The best advice I can give breastfeeding moms is advice I'd be smart to take myself: don't be so hard on yourself. (And maybe start singing "Don't Cry" by Seal, to yourself, on a pretty regular basis.) But for real. What you're doing is hard, wonderful work. When you're at your worst, try to remember the following:
"This Is A Learning Process"
You and your baby are a breastfeeding team. You're just getting to know each other, and this is a new skill for both of you. Keep in mind that you both have the necessary prerequisites. Your newborn has a suck reflex, and your breast milk is specially designed to give them exactly what they need. Rome wasn't built in a day. Give yourself, and your baby, time.
"It's Really Good For My Baby"
Every time you nurse your sweet lamb, remind yourself of the amazing gift you are giving them. Breastfed babies contract fewer infections than formula-fed babies thanks to antibodies from mom. Breastfeeding lowers the risk of sudden infant death syndrome (SIDS), asthma, ear infections, and childhood obesity. Knowing breast really is best can spur you to keep on keeping on.
"It's Not Forever"
It can be helpful, in many situations, to remember that this too shall pass. Whether you breastfeed for a few months or well into toddlerhood, it will eventually come to an end. Remember that there is light at the end of the tunnel, and someday, you may even long for those sweet days of nursing.
Breastfeeding promotes attachment and skin-to-skin contact is beneficial for mother and baby. As you gaze lovingly down at your child, they develop a sense of security that they are loved and cared for. When you nurse, you get a big boost of oxytocin, which helps you develop those all-important mothering behaviors.
"There Are Alternatives"
If breastfeeding isn't working for you, you don't have to do it. Formula is a viable, healthy alternative. In fact, recent research suggests that breastfeeding doesn't affect kids' intelligence, so there you go. Sometimes simply knowing that there's another option is just what you need to get over the hump.
"I Can Get Support"
As a breastfeeding mom, you do not have to figure this out all by your lonesome. Not everyone has family or friends who can provide expertise, and those without good insurance (or without coverage at all) might not have access to a lactation consultant. That's why it's so important to know about La Leche League. Not only do they have extensive information available online, they can also put you in touch with a local leader who can provide the level of personal support you might desperately need.

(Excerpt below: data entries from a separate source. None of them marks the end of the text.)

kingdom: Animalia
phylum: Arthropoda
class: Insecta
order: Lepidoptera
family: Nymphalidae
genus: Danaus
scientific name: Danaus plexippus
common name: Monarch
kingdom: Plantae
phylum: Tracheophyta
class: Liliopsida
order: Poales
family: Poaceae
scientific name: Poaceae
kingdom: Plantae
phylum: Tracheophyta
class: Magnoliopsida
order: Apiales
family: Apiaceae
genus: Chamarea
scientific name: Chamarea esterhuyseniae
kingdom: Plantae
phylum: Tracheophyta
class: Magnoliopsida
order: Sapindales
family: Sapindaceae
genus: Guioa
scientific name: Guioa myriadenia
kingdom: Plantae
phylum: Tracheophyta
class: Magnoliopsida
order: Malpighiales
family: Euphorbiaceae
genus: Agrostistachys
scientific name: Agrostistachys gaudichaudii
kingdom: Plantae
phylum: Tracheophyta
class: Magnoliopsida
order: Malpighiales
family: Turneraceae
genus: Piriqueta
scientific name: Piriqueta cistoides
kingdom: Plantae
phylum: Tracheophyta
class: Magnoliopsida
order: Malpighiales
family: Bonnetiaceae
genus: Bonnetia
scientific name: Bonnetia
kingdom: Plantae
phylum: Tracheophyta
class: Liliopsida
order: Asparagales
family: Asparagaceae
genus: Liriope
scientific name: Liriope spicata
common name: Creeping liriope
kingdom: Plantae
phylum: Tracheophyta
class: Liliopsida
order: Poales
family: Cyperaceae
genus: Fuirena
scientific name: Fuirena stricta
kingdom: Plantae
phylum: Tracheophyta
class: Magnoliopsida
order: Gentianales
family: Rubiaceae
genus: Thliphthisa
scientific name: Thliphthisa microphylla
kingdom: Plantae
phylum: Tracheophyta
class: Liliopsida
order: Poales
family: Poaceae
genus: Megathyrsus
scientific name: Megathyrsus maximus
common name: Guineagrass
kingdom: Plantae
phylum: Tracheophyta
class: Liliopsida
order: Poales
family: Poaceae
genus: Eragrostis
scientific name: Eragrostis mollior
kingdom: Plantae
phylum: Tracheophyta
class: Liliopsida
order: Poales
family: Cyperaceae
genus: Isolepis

"Many Women Have Gone Before Me"
Women have breastfed since the dawn of humanity. I expressed concern that had my daughter been a cave baby, she would have been sh*t out of luck. My mom reminded me that if I'd been unable to feed her, her cave auntie probably would have nursed her for me. Mamas have been making it happen for thousands of years, and they did that without all the awesome technology and knowledge we have now.
"I'm Not Alone"
It is perfectly natural to find breastfeeding challenging. Don't believe me? Type in "breastfeeding struggles" and give it a Google. There's nothing wrong with you, and many mamas are in the same boat. I certainly was. We all figured it out eventually, and so will you. You've got this.